The invitation read “School is starting soon. Bring a baked product to the Passionate Bakers meeting that you found in your lunch bag or box when you were a child.” This caused a painful rumbling in my memory bank. Oh, yes, I had the popular tin lunch box with Shirley Temple on the lid, the thermos of icy cold milk in its container; either a cold, sliced chicken or roast beef sandwich on Mondays (depending on what we had enjoyed for Sunday dinner the day before), some fruit, and dessert. It was the dessert that triggered the painful memory, though.

Each day at noon at my desk at St. Michael’s Elementary School, I opened my lunchbox, hoping, desiring — willing it to contain a Tastykake Butterscotch Krimpet. The lunchbox never granted my wish. Instead, there was a cupcake described by my mother as a Southern Brownie that consisted of a dark-chocolate cake frosted with a coconut pecan topping, and a praline-like, pale-brown icing. I was disappointed daily.

Last Thursday, I thumbed through my mother’s tattered recipe books in search of the Southern Brownie recipe. There, in the fragile pages of the Aunt Jemima Cookbook, I found it! The cake part was a standard dark-chocolate recipe, but the frosting was a heart-stopping, cholesterol-laden confection guaranteed to raise the LDL of all of my colleagues in the Passionate Bakers.

I always ate it, though. And while I was devouring it, I thought of the spongy, pallid, processed dessert of my dreams, available at the Prosperity Grocery Store in three-cupcake deliciousness and costing only eight cents. I never gave my mother’s effort to provide what was considered a wholesome, nutritious treat, a single thought.
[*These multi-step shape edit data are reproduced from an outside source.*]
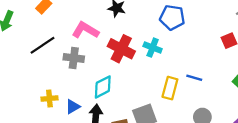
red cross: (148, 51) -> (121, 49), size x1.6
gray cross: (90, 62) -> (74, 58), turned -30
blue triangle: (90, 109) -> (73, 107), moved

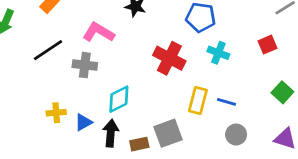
cyan cross: (153, 48) -> (218, 53), moved
red cross: (121, 49) -> (169, 58), moved
blue line: (194, 78) -> (227, 102), moved

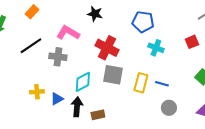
red cross: (169, 58) -> (107, 48), moved
gray square: (168, 133) -> (113, 75), moved, turned 30

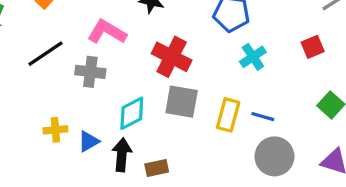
cyan cross: (156, 48) -> (253, 57), turned 35
gray circle: (169, 108) -> (274, 156), size x1.5

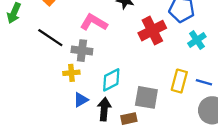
black line: (45, 54) -> (50, 38), turned 68
red cross: (172, 57) -> (152, 31), moved, turned 36
gray square: (182, 102) -> (146, 97), moved
yellow cross: (55, 130) -> (71, 73), moved

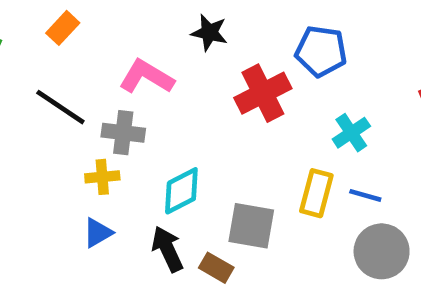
cyan cross: (197, 40) -> (351, 133), moved
blue triangle: (81, 100) -> (98, 233), moved
black arrow: (104, 109) -> (167, 249), turned -30
brown rectangle: (129, 119) -> (216, 268), turned 42

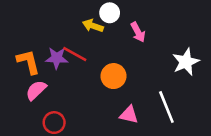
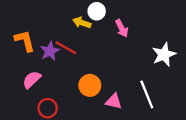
purple star: (57, 58) -> (50, 51), turned -30
orange L-shape: (28, 62) -> (25, 41), moved
orange circle: (113, 76) -> (90, 85), moved

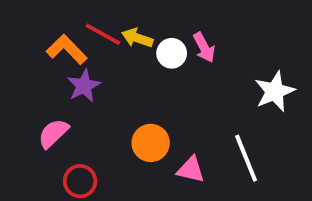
white circle: (97, 11) -> (172, 53), moved
orange L-shape: (25, 41) -> (67, 49), moved, turned -30
red line: (66, 48) -> (103, 34), moved

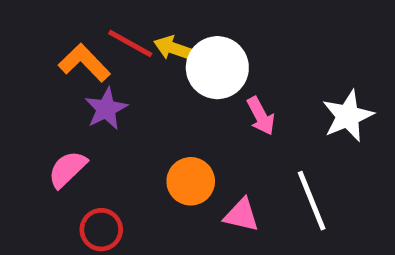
pink arrow: (204, 48) -> (261, 116), moved
white circle: (172, 53) -> (217, 68), size x1.6

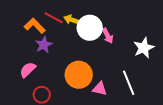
pink arrow: (261, 116) -> (108, 36), moved
orange circle: (191, 181) -> (79, 75), size x1.4

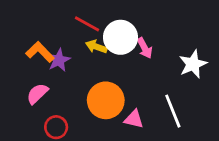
red line: (54, 18) -> (87, 24), moved
yellow arrow: (72, 20) -> (96, 47), moved
orange L-shape: (35, 26) -> (40, 52), moved

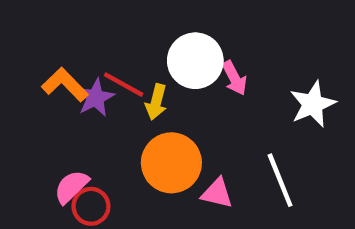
red line: (87, 24) -> (124, 85), moved
yellow arrow: (96, 47) -> (156, 102), moved, turned -95
pink semicircle: (37, 94) -> (71, 187), moved

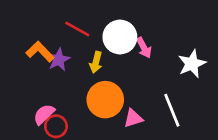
red line: (124, 85) -> (77, 29), moved
pink triangle: (217, 193) -> (133, 118), turned -30

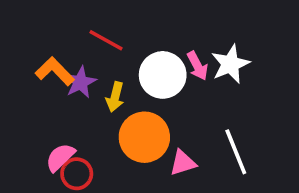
white circle: (120, 37) -> (163, 75), moved
yellow arrow: (96, 62) -> (115, 97), moved
white star: (192, 64) -> (230, 64), moved

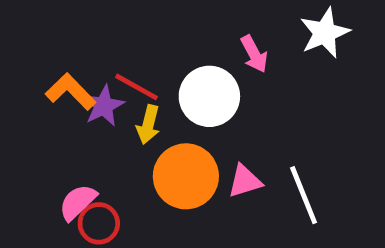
red line: (106, 40) -> (136, 87), moved
white star: (230, 64) -> (325, 33), moved
pink arrow: (197, 66) -> (254, 54), moved
pink triangle: (183, 163) -> (245, 181), moved

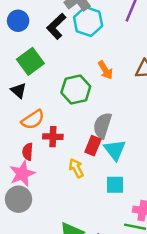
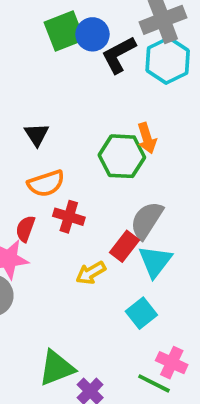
blue circle: (18, 21) -> (92, 34), moved
green square: (30, 61) -> (64, 31), moved
orange arrow: (105, 70) -> (147, 138), moved
yellow arrow: (76, 168) -> (91, 273), turned -108
cyan square: (115, 185) -> (141, 313), turned 36

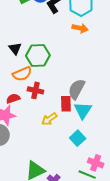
orange arrow: (147, 138) -> (80, 28), moved, turned -56
green hexagon: (122, 156) -> (38, 55), moved
red semicircle: (25, 229) -> (13, 99), turned 56
red rectangle: (124, 246) -> (66, 104), turned -35

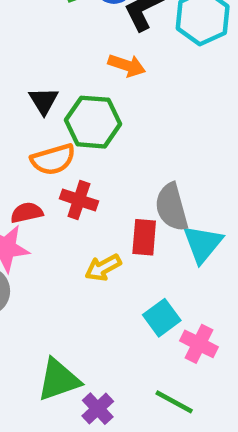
orange arrow: (80, 28) -> (127, 65), moved
gray semicircle: (77, 89) -> (172, 207), turned -50
cyan triangle: (83, 110) -> (203, 244), moved
pink cross: (96, 163) -> (199, 344), moved

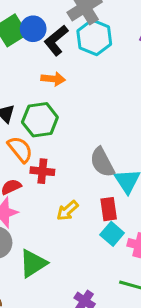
orange semicircle: (53, 159) -> (20, 149), turned -100
red rectangle: (144, 237) -> (109, 209), moved
green triangle: (59, 380) -> (33, 263), moved

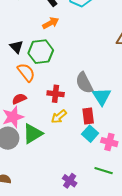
orange arrow: (53, 79) -> (51, 23), turned -35
red cross: (42, 171) -> (56, 94), moved
green triangle: (33, 263) -> (33, 134), moved

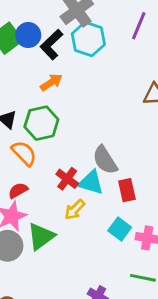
red cross: (56, 94) -> (67, 179), turned 35
cyan triangle: (102, 96) -> (91, 182), moved, turned -36
red rectangle: (88, 116) -> (127, 190), moved

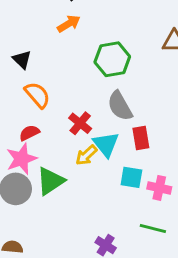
green hexagon: (41, 123) -> (112, 59), moved
cyan triangle: (91, 182) -> (106, 144), moved, turned 32
cyan square: (120, 229) -> (131, 177), turned -30

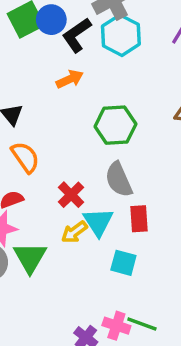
green triangle: (50, 181) -> (30, 257), turned -32
pink cross: (159, 188) -> (116, 326), moved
Now I know that evaporated milk, three egg yolks, a cup of sugar, shredded coconut and chopped nuts and half a cup of butter was very bad for one, but for a hoydenish, roller-skating little girl of eight, it was simply the dessert my mother provided, the Southern Brownie.

If anyone wants to try the recipe for old times’ sake, be warned. It involves watching, stirring for at least 12 minutes, and much shredding, chopping and setting aside. I do not know if Tastycake is still available. Maybe on Amazon under “Antiquities?”